▸ TASK REQUIREMENTS
**A.** Can you repeat the passage of the Hoyt Vantage LTD thread from "Yep, I guess" to "hype about them." word for word?
**B.** Answer these questions about the Hoyt Vantage LTD thread:
(i) How long will KStover's new bow take to arrive?
(ii) What draw length does tguil have?
(iii) What limb weight does ebutler wish had been ordered?
**C.** Which bow models are named in the Hoyt Vantage LTD thread? List every one.

▸ EXCERPT
-- Opening Marker --

# Hoyt Vantage LTD



## KStover (Jan 24, 2009)

I just ordered a new Hoyt Vantage LTD! That's the good news, the bad news is that it will take about 6 weeks to arrive.  
It should be here just in time for Field Archery. 

Happy Trails
Keith


----------



## AKRuss (Jan 10, 2003)

Keith, I'd be real curious how you like it. I have a Vantage X8 with Cam 1/2+ and I go hot and cold with it.


----------



## ebutler (Nov 26, 2008)

*x8 versus vantage ltd*

Ak russ i had a vantage x8 last year and was hot and cold just like you said.one day tack driver next day ready to give it away do to fustration.i also tried the 65% module with no improvement so i sold it and purchased a vantage ltd and love it as much as my 2006 protect xl with wheel and half.the draw is so smooth and easy at 70# i wish i would have ordered 80# limbs


----------



## Unclegus (May 27, 2003)

Dammit! you guys are going to have to stop this. I had already decided that I wasn't going to buy one.....ukey:ukey:


----------



## Kills Shills (Feb 8, 2010)

that has to be THE finger shooters compound and it doesnt have too much competition. I would like to see that bow with cam 1/2 +s


----------



## Old Sarge (Sep 9, 2008)

Unclegus said:


> Dammit! you guys are going to have to stop this. I had already decided that I wasn't going to buy one.....ukey:ukey:


Did you buy the TV instead?? If not it looks like the decision has been made for you. You have to keep up. HA HA!


----------



## capool (Aug 5, 2003)

Unclegus said:


> Dammit! you guys are going to have to stop this. I had already decided that I wasn't going to buy one.....ukey:ukey:


Im thinking about getting one also


----------



## Unclegus (May 27, 2003)

Old Sarge said:


> Did you buy the TV instead?? If not it looks like the decision has been made for you. You have to keep up. HA HA!


sometimes I think I'm closer to start muskie fishing again than I am to buying a new bow. I just can't get my head right anymore.....


----------



## dragonheart (Jul 18, 2008)

*Vantage Limited*

You can get the bow with cam and 1/2 through the custom shop if you want cams.


----------



## tguil (Mar 3, 2003)

How much difference in performance would you get with the cam and 1/2 over the accuwheels? I presently shoot a 2002 ProTec with the 3000XT limbs and CommandCams+. Other than a longer ATA would there be all that much difference

Tom


----------



## AKRuss (Jan 10, 2003)

tguil, the Vantage series is well on it's way to be a parallel limb system and it feels really different at the shot. Cams also feel quite a bit different than wheels as you must know if you're shooting CC+ cams. In comparison, I think the C 1/2 + is smoother to pull and shoots a little faster.


----------



## tguil (Mar 3, 2003)

AKRuss, 

Yep, I guess I know about cams. I had one of Hoyt's first cam bows back in the early '80's and went from that bow to a ProHunter. Now that is a difference. OK, about parallel limbs. In your opinion, what difference do they make? I've read some of the hype about them.

What I am really looking for is a flat shooting finger bow for hunting. I do OK with my 2002 ProTec but the longer ATA of the LTD might allow me a bit better finger release. I have a 32 inch draw length and have managed the 41 ATA draw length on most of my hunting bows.

Recently I have been bothered some with "archer's" elbow. I sort of "overdid" getting ready for the last hunting season. Would I be less likely to have this happen again with the Vantage LTD?

I've hunted with both a ProHunter and a ProVantage Hunter. Both are darn long bows, but I found them to be OK in the field.

Tom


----------

-- Closing Marker --

▸ RECORDED DATA
-- Opening Marker --

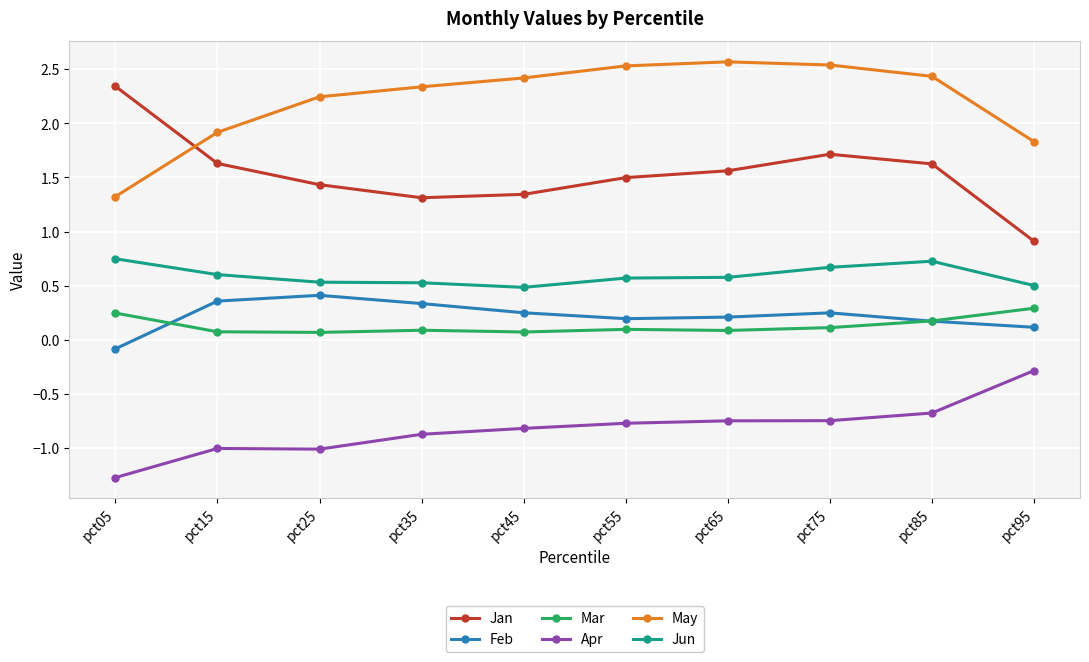

List the series in order of their peak value, lowest first.

Apr, Mar, Feb, Jun, Jan, May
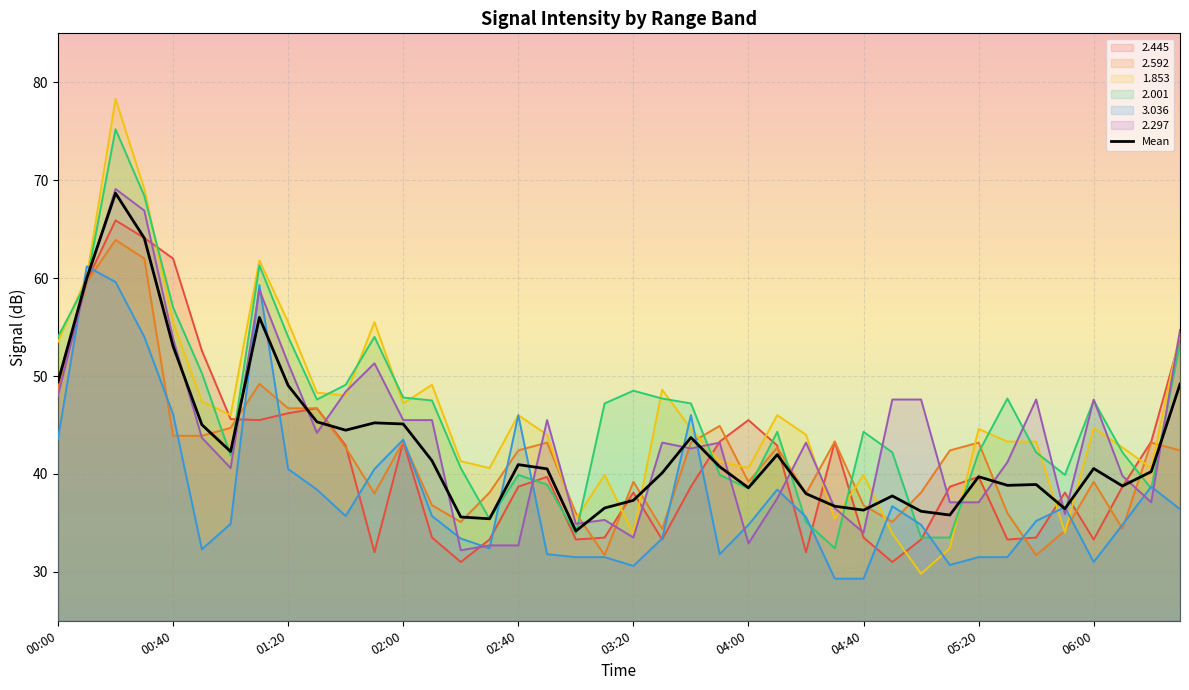

What is the spread (max minus min) of values at 01:20?

15.0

-- Closing Marker --

▸ ANSWER SET
**A.**
Yep, I guess I know about cams. I had one of Hoyt's first cam bows back in the early '80's and went from that bow to a ProHunter. Now that is a difference. OK, about parallel limbs. In your opinion, what difference do they make? I've read some of the hype about them.

**B.**
(i) About 6 weeks.
(ii) 32 inches.
(iii) 80#.

**C.**
Vantage LTD
Vantage X8
2006 protect xl
2002 ProTec
ProHunter
ProVantage Hunter